What the exercise asks – Quote exactly, and only, the lines from the one with "685 637 2.79" through the end of the listing.

----- Exercise data -----

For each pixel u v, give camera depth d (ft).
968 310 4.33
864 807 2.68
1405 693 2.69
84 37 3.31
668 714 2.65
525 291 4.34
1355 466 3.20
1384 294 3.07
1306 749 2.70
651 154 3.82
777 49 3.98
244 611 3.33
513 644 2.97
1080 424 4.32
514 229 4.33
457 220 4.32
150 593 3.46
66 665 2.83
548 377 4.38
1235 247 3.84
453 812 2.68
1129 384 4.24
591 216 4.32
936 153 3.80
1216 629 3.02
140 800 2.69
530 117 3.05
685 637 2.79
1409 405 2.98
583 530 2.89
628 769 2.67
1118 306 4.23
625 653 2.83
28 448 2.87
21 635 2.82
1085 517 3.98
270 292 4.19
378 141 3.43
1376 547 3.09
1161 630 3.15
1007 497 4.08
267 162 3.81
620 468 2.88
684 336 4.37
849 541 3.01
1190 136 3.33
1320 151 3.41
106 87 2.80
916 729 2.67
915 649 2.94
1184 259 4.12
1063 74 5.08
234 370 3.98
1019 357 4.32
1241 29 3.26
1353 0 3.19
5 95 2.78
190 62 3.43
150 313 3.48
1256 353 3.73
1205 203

-----

Solution to the exercise –
685 637 2.79
1409 405 2.98
583 530 2.89
628 769 2.67
1118 306 4.23
625 653 2.83
28 448 2.87
21 635 2.82
1085 517 3.98
270 292 4.19
378 141 3.43
1376 547 3.09
1161 630 3.15
1007 497 4.08
267 162 3.81
620 468 2.88
684 336 4.37
849 541 3.01
1190 136 3.33
1320 151 3.41
106 87 2.80
916 729 2.67
915 649 2.94
1184 259 4.12
1063 74 5.08
234 370 3.98
1019 357 4.32
1241 29 3.26
1353 0 3.19
5 95 2.78
190 62 3.43
150 313 3.48
1256 353 3.73
1205 203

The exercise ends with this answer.